## [Your task]
The expected output is the full set of entries, retyped verbatim, pictures excluded.

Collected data
● ● ●
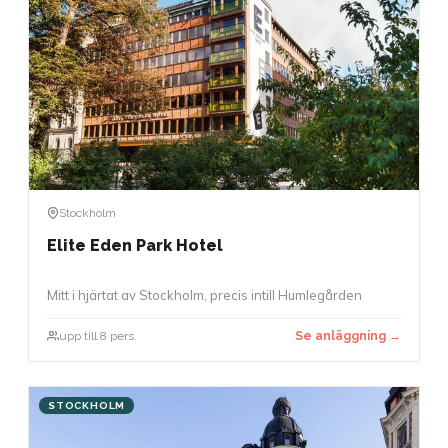
Stockholm
Elite Eden Park Hotel
Mitt i hjärtat av Stockholm, precis intill Humlegården
upp till 8 pers.
Se anläggning →
STOCKHOLM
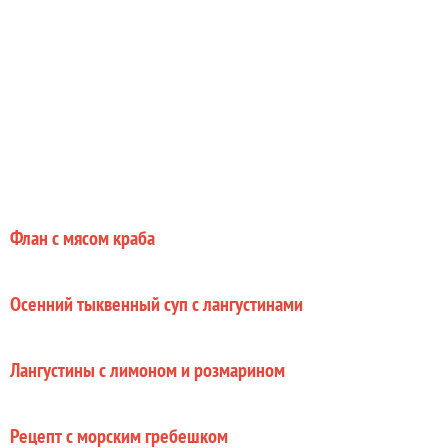
Флан с мясом краба
Осенний тыквенный суп с лангустинами
Лангустины с лимоном и розмарином
Рецепт с морским гребешком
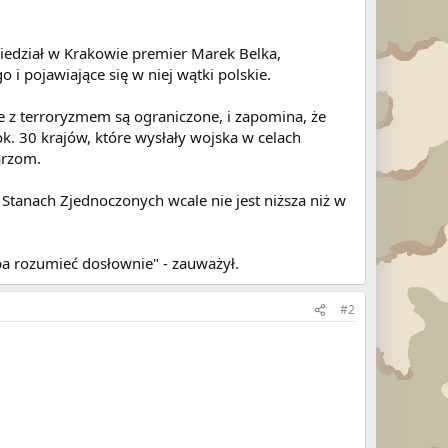
wiedział w Krakowie premier Marek Belka,
i pojawiające się w niej wątki polskie.
ie z terroryzmem są ograniczone, i zapomina, że
ok. 30 krajów, które wysłały wojska w celach
arzom.
 Stanach Zjednoczonych wcale nie jest niższa niż w
ba rozumieć dosłownie" - zauważył.
#2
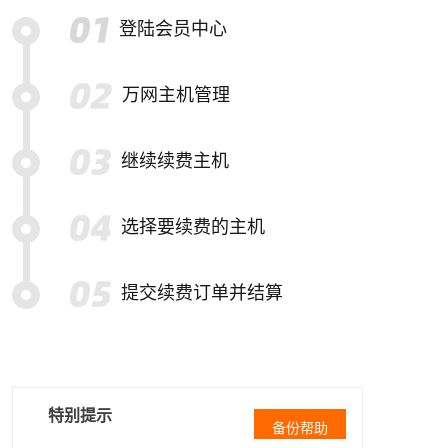
登陆会员中心
万网主机管理
继续续费主机
选择要续费的主机
提交续费订单并结算
特别提示
备份帮助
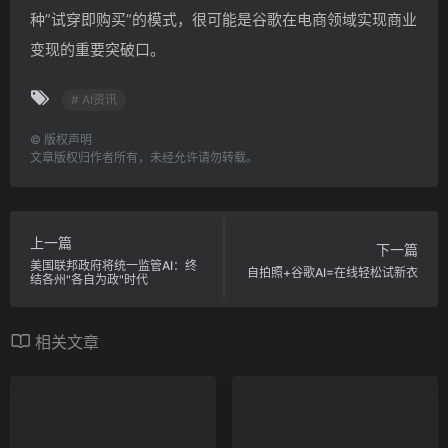
种”试穿即购买”的模式，很可能是谷歌在电商领域实现商业
变现的重要突破口。
# AI资讯
©
版权声明
文章版权归作者所有，未经允许请勿转载。
上一篇
下一篇
美国联邦政府将统一监管AI：终
自拍照+谷歌AI=在线轻松试新衣
结各州"各自为政"时代
相关文章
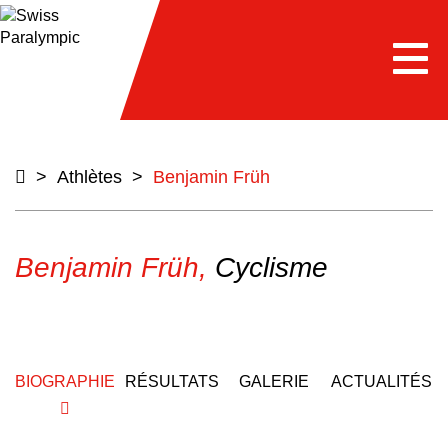
e
Togg
navi
>
Athlètes
>
Benjamin Früh
Benjamin Früh,
Cyclisme
BIOGRAPHIE
RÉSULTATS
GALERIE
ACTUALITÉS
● ● ●
## [Worked solution]
Stockholm
Elite Eden Park Hotel
Mitt i hjärtat av Stockholm, precis intill Humlegården
upp till 8 pers.
Se anläggning →
STOCKHOLM
Флан с мясом краба
Осенний тыквенный суп с лангустинами
Лангустины с лимоном и розмарином
Рецепт с морским гребешком
wiedział w Krakowie premier Marek Belka,
i pojawiające się w niej wątki polskie.
ie z terroryzmem są ograniczone, i zapomina, że
ok. 30 krajów, które wysłały wojska w celach
arzom.
 Stanach Zjednoczonych wcale nie jest niższa niż w
ba rozumieć dosłownie" - zauważył.
#2
登陆会员中心
万网主机管理
继续续费主机
选择要续费的主机
提交续费订单并结算
特别提示
备份帮助
种”试穿即购买”的模式，很可能是谷歌在电商领域实现商业
变现的重要突破口。
# AI资讯
©
版权声明
文章版权归作者所有，未经允许请勿转载。
上一篇
下一篇
美国联邦政府将统一监管AI：终
自拍照+谷歌AI=在线轻松试新衣
结各州"各自为政"时代
相关文章
e
Togg
navi
>
Athlètes
>
Benjamin Früh
Benjamin Früh,
Cyclisme
BIOGRAPHIE
RÉSULTATS
GALERIE
ACTUALITÉS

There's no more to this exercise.